Illustration of BioArt
Linda Dement and Laura Splan in collaboration with the Cardiovascular Regeneration Group at UTS, Bloom, 2024

Indonesian collective Lifepatch integrates DIY bioexperimentation with local ecological and
community practices. Their approach merges bioartistic inquiry with agricultural traditions
and environmental challenges, exemplifying how BioArt, in diverse cultural contexts,
reinterprets life politics and resource control beyond Western paradigms.

Illustration of BioArt
Lifepatch, Hackteria Lab workshop, 2014

Humility, Responsibility, and Value Reassessment: Guarding Against Techno-Utopianism

While embracing the synergy of art and technology, one must resist naive techno-utopian
visions. Emphasizing humility, introspection, and responsibility is essential. When life is
artistic material, innovation carries risks and reorders power. Incorporating philosophical,
ethical, and social science voices in exhibitions and critical essays prevents art from
becoming a tool for capital-driven spectacle or unchecked tech worship. Balanced vigilance
ensures that beneath aesthetic allure lies awareness and critical thought.

Conclusion and Outlook: Revisiting Core Threads and Future Inspirations

BioArt’s significance lies in posing deeper, more complex questions rather than offer
simplistic resolutions.

By comparing early and recent cases, highlighting multifaceted controversies, and proposing
concrete measures, the dynamic evolution of BioArt’s knowledge-value network comes into
focus. Immersive technologies, public labs, and multi-viewpoint exhibition sections empower
audiences to form independent judgments amid conflicting narratives.

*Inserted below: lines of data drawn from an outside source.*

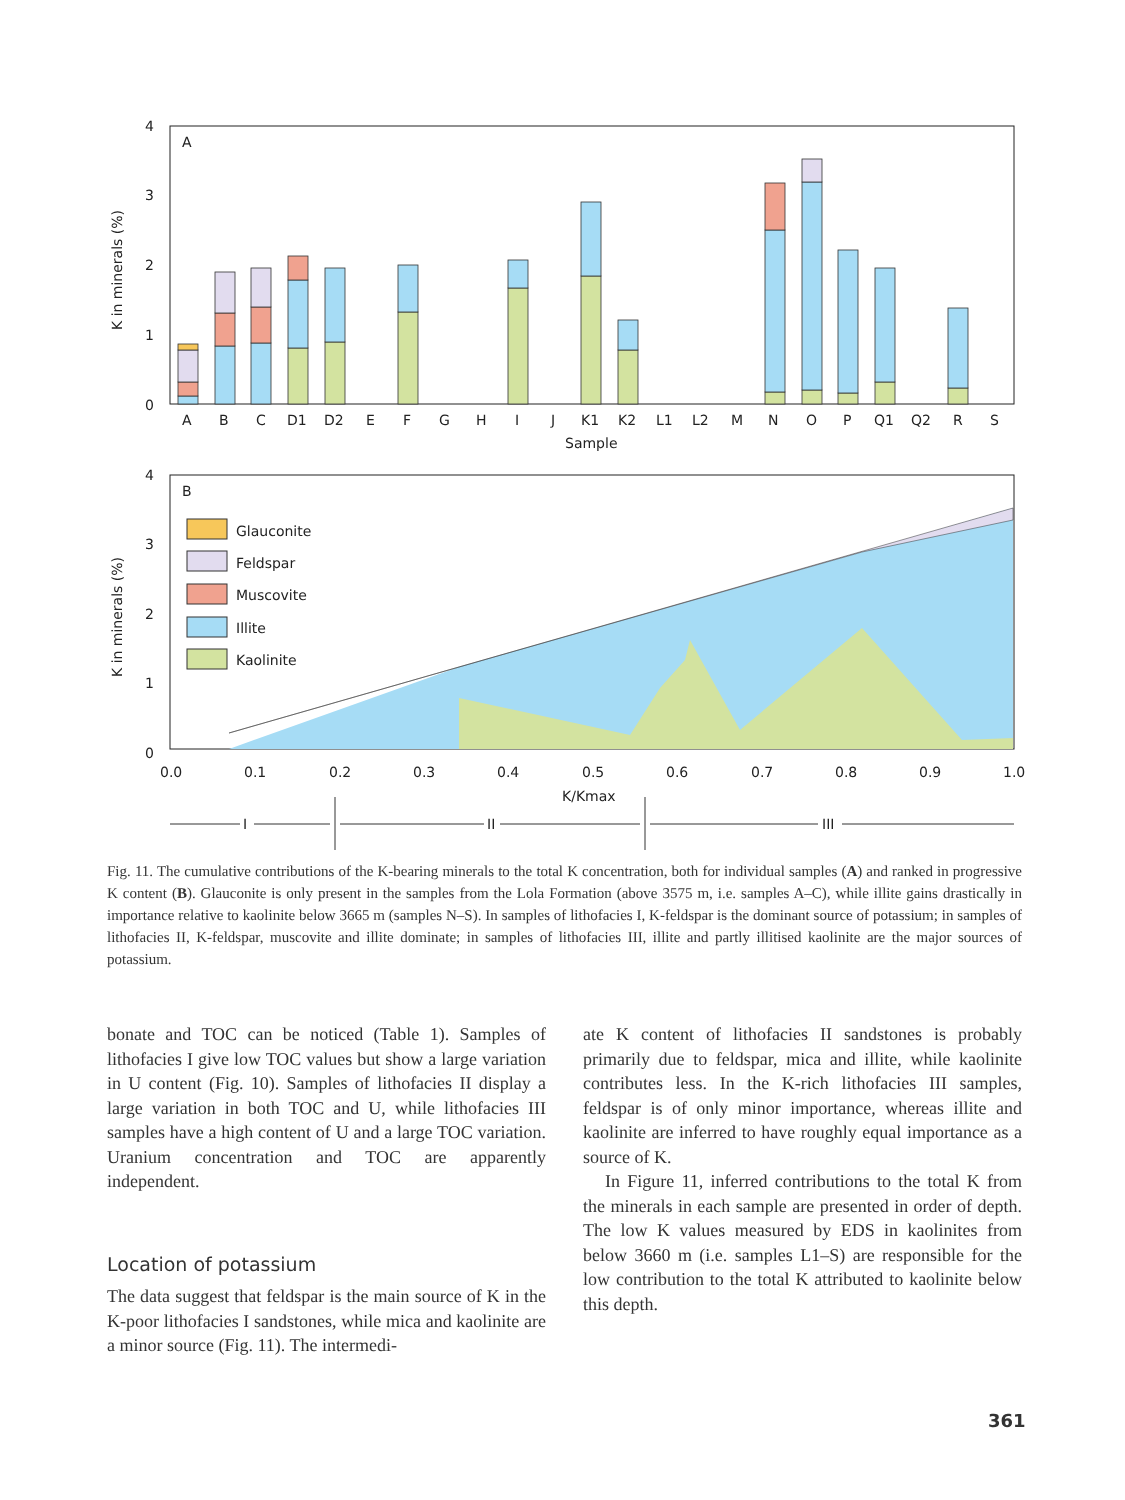A
4
3
2
1
0
K in minerals (%)
A
B
C
D1
D2
E
F
G
H
I
J
K1
K2
L1
L2
M
N
O
P
Q1
Q2
R
S
Sample
B
Glauconite
Feldspar
Muscovite
Illite
Kaolinite
4
3
2
1
0
K in minerals (%)
0.0
0.1
0.2
0.3
0.4
0.5
0.6
0.7
0.8
0.9
1.0
K/Kmax
I
II
III
Fig. 11. The cumulative contributions of the K-bearing minerals to the total K concentration, both for individual samples (A) and ranked in progressive K content (B). Glauconite is only present in the samples from the Lola Formation (above 3575 m, i.e. samples A–C), while illite gains drastically in importance relative to kaolinite below 3665 m (samples N–S). In samples of lithofacies I, K-feldspar is the dominant source of potassium; in samples of lithofacies II, K-feldspar, muscovite and illite dominate; in samples of lithofacies III, illite and partly illitised kaolinite are the major sources of potassium.
bonate and TOC can be noticed (Table 1). Samples of lithofacies I give low TOC values but show a large variation in U content (Fig. 10). Samples of lithofacies II display a large variation in both TOC and U, while lithofacies III samples have a high content of U and a large TOC variation. Uranium concentration and TOC are apparently independent.
Location of potassium
The data suggest that feldspar is the main source of K in the K-poor lithofacies I sandstones, while mica and kaolinite are a minor source (Fig. 11). The intermedi-
ate K content of lithofacies II sandstones is probably primarily due to feldspar, mica and illite, while kaolinite contributes less. In the K-rich lithofacies III samples, feldspar is of only minor importance, whereas illite and kaolinite are inferred to have roughly equal importance as a source of K.
In Figure 11, inferred contributions to the total K from the minerals in each sample are presented in order of depth. The low K values measured by EDS in kaolinites from below 3660 m (i.e. samples L1–S) are responsible for the low contribution to the total K attributed to kaolinite below this depth.
361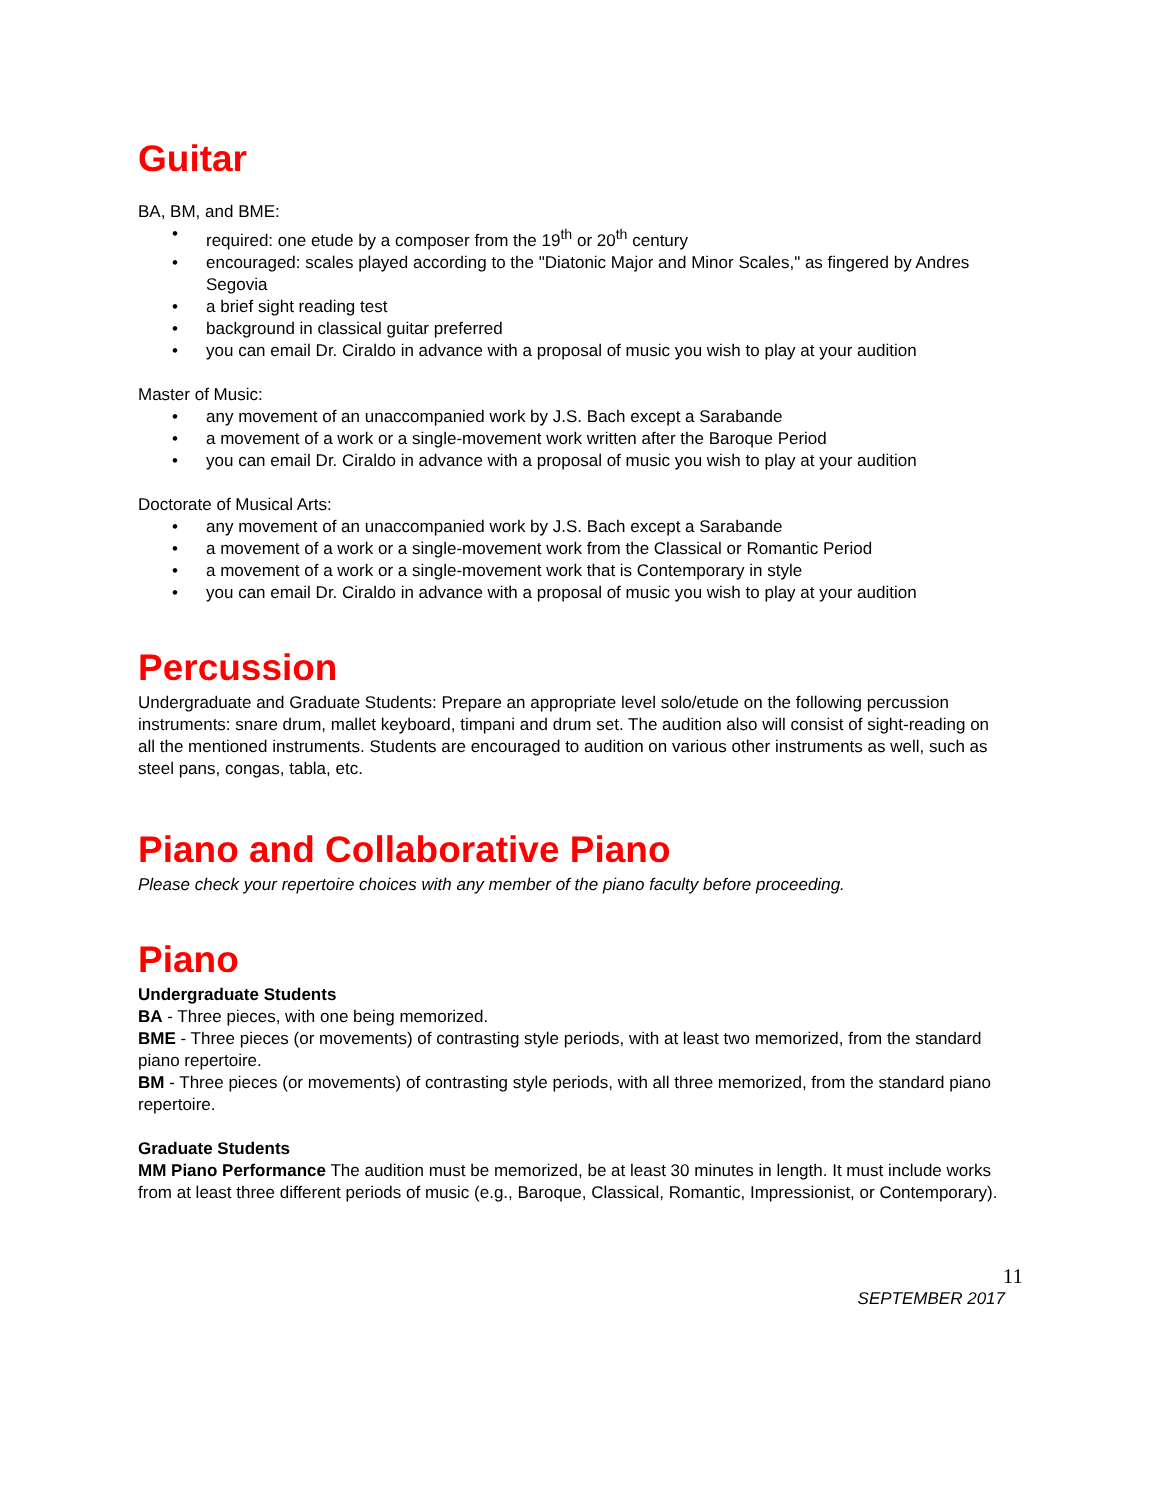Guitar
BA, BM, and BME:
required: one etude by a composer from the 19<sup>th</sup> or 20<sup>th</sup> century
encouraged: scales played according to the "Diatonic Major and Minor Scales," as fingered by Andres Segovia
a brief sight reading test
background in classical guitar preferred
you can email Dr. Ciraldo in advance with a proposal of music you wish to play at your audition
Master of Music:
any movement of an unaccompanied work by J.S. Bach except a Sarabande
a movement of a work or a single-movement work written after the Baroque Period
you can email Dr. Ciraldo in advance with a proposal of music you wish to play at your audition
Doctorate of Musical Arts:
any movement of an unaccompanied work by J.S. Bach except a Sarabande
a movement of a work or a single-movement work from the Classical or Romantic Period
a movement of a work or a single-movement work that is Contemporary in style
you can email Dr. Ciraldo in advance with a proposal of music you wish to play at your audition
Percussion
Undergraduate and Graduate Students: Prepare an appropriate level solo/etude on the following percussion instruments: snare drum, mallet keyboard, timpani and drum set. The audition also will consist of sight-reading on all the mentioned instruments. Students are encouraged to audition on various other instruments as well, such as steel pans, congas, tabla, etc.
Piano and Collaborative Piano
Please check your repertoire choices with any member of the piano faculty before proceeding.
Piano
Undergraduate Students
BA - Three pieces, with one being memorized.
BME - Three pieces (or movements) of contrasting style periods, with at least two memorized, from the standard piano repertoire.
BM - Three pieces (or movements) of contrasting style periods, with all three memorized, from the standard piano repertoire.
Graduate Students
MM Piano Performance The audition must be memorized, be at least 30 minutes in length. It must include works from at least three different periods of music (e.g., Baroque, Classical, Romantic, Impressionist, or Contemporary).
11
SEPTEMBER 2017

BioArt goes beyond merely applauding or condemning technology, serving instead as a public
forum where life, technology, and aesthetics intersect. With clarified thematic threads, more
coherent case analyses, and tangible action recommendations, BioArt exhibitions transcend
spectacle, evolving into laboratories of societal inquiry, challenging our understanding of
existence, responsibility, and future destinies in an era of perpetual flux.